The markets are roaring ahead to new all-time highs again on Thursday after fewer than expected Americans filed for first time jobless benefits last week, according to the latest report from the Labor Department.  The report signals that the economy continues on a slow-and-steady path to recovery and that companies are keeping employees despite a swath of tax hikes and federal spending cuts put in place earlier this year.

For the week ended July 13, initial jobless claims, a proxy of weekly layoffs, dropped by 24,000 to a seasonally adjusted 334,000, marking the lowest level in four months and near five-year lows that were set in April at 327,000.  The prior week’s figure was revised lower from 360,000 to 358,000. 

Economists expected claims to drop, but only to about 345,000.

Nothing unusual was found in the latest data and no states provided estimates on claims, according to the Labor Department.

The four-week moving average, a less volatile read on the labor market, was lower by 5,250 to 346,000.  Economists generally view levels below 350,000 as indicating moderate jobs growth for the country.

Figures this month have been especially volatile due to the July 4 holiday and scheduled factory shutdowns for maintenance.  Investors have been paying extra close attention to the labor markets as a direct influence on the policy of the Federal Reserve to continue its extraordinary purchases of Treasuries and mortgage-backed securities.  Fed Chairman Ben Bernanke has testified in front of Congress this week that the central bank remains flexible in its stimulus plans and that it can either increase or decrease its efforts based upon unemployment rates and the overall strength of the economy.  Many economists expect the Fed to begin tapering its stimulus before the year ends, possibly as early as September.

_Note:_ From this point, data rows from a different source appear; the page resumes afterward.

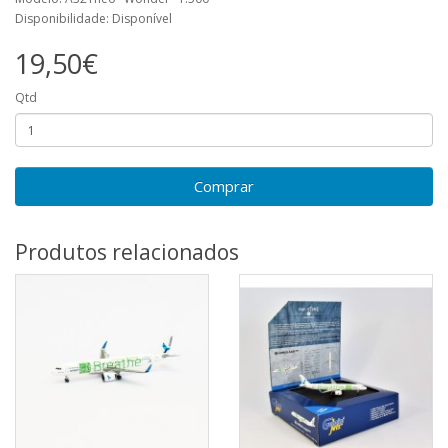
Disponibilidade: Disponível
19,50€
Qtd
Comprar
Produtos relacionados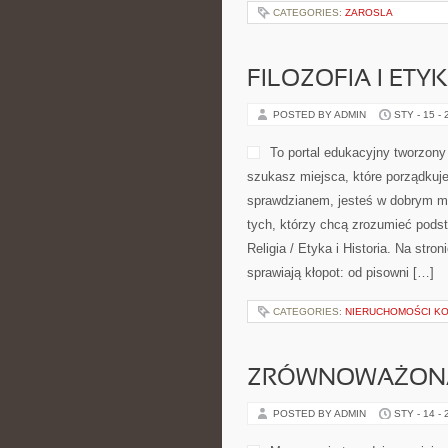
CATEGORIES:
ZAROSLA
FILOZOFIA I ET
POSTED BY ADMIN
STY - 15 -
To portal edukacyjny tworzony
szukasz miejsca, które porządkuj
sprawdzianem, jesteś w dobrym mi
tych, którzy chcą zrozumieć podst
Religia / Etyka i Historia. Na str
sprawiają kłopot: od pisowni […]
CATEGORIES:
NIERUCHOMOŚCI K
ZRÓWNOWAŻON
POSTED BY ADMIN
STY - 14 -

Continuing claims, which are an estimate of the number of people already receiving state benefits and reported at a one-week lag, increased by 91,000 to 3.11 million for the week ended July 6.

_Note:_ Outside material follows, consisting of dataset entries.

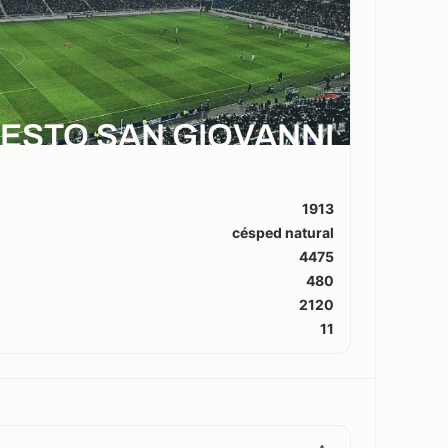
ESTO SAN GIOVANNI
1913
césped natural
4475
480
2120
11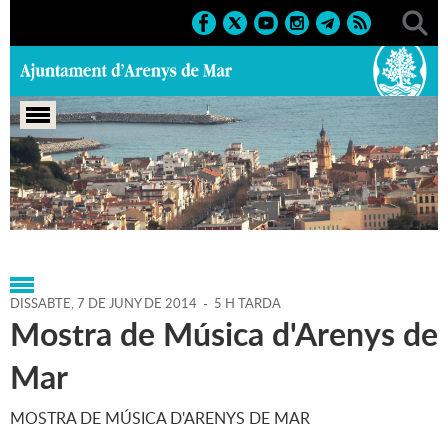
Portada
>
Agenda
>
07-06-
2014
>
Marcs
>
Culturals
>
2014
>
Activitats musicals
DISSABTE,
7
DE
JUNY
DE
2014
-
5 H TARDA
Mostra de Música d'Arenys de
Mar
MOSTRA DE MÚSICA D'ARENYS DE MAR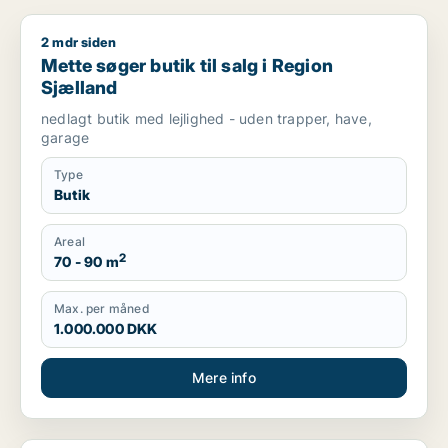
2 mdr siden
Mette søger butik til salg i Region Sjælland
Mette søger butik til salg i Region
Sjælland
nedlagt butik med lejlighed - uden trapper, have,
garage
Type
Butik
Areal
2
70 - 90 m
Max. per måned
1.000.000 DKK
Mere info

The total number of people collecting benefits in all programs, including extended federal claims, edged down from 4.521 million to 4.519 in the week ended June 29.  Total claims are reported at a two-week lag.

The biggest decreases in initial claims for the week ending July 6 were in New Jersey (-4,370), California (-4,265) and Texas (-3,133).  The largest increases were in Michigan (+17,700), New York (+15,163) and Pennsylvania (+4,831).

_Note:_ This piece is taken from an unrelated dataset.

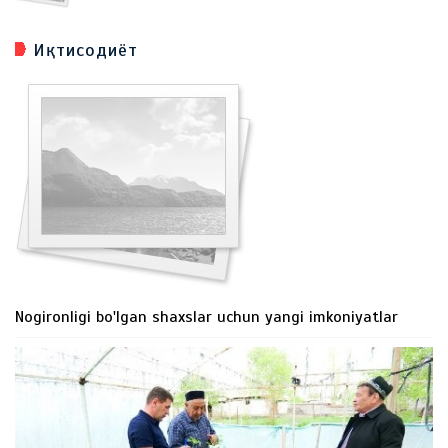
Иқтисодиёт
Nogironligi bo'lgan shaxslar uchun yangi imkoniyatlar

Wall Street was rattled in June on comments from Chairman Bernanke that the Fed was in discussion to begin winding down QE3.  More recently, dovish comments from Fed officials have placated the markets, sending the Dow Jones Industrial Index upward more than 1,000 points from June lows.  In Thursday action, the Dow is ahead 107 points, which – if it holds – will represent the highest close ever for the Dow.  The S&P 500 is in a similar position by rising 10 points today.  The Nasdaq is up 8 points and stands at its highest point since October 2000.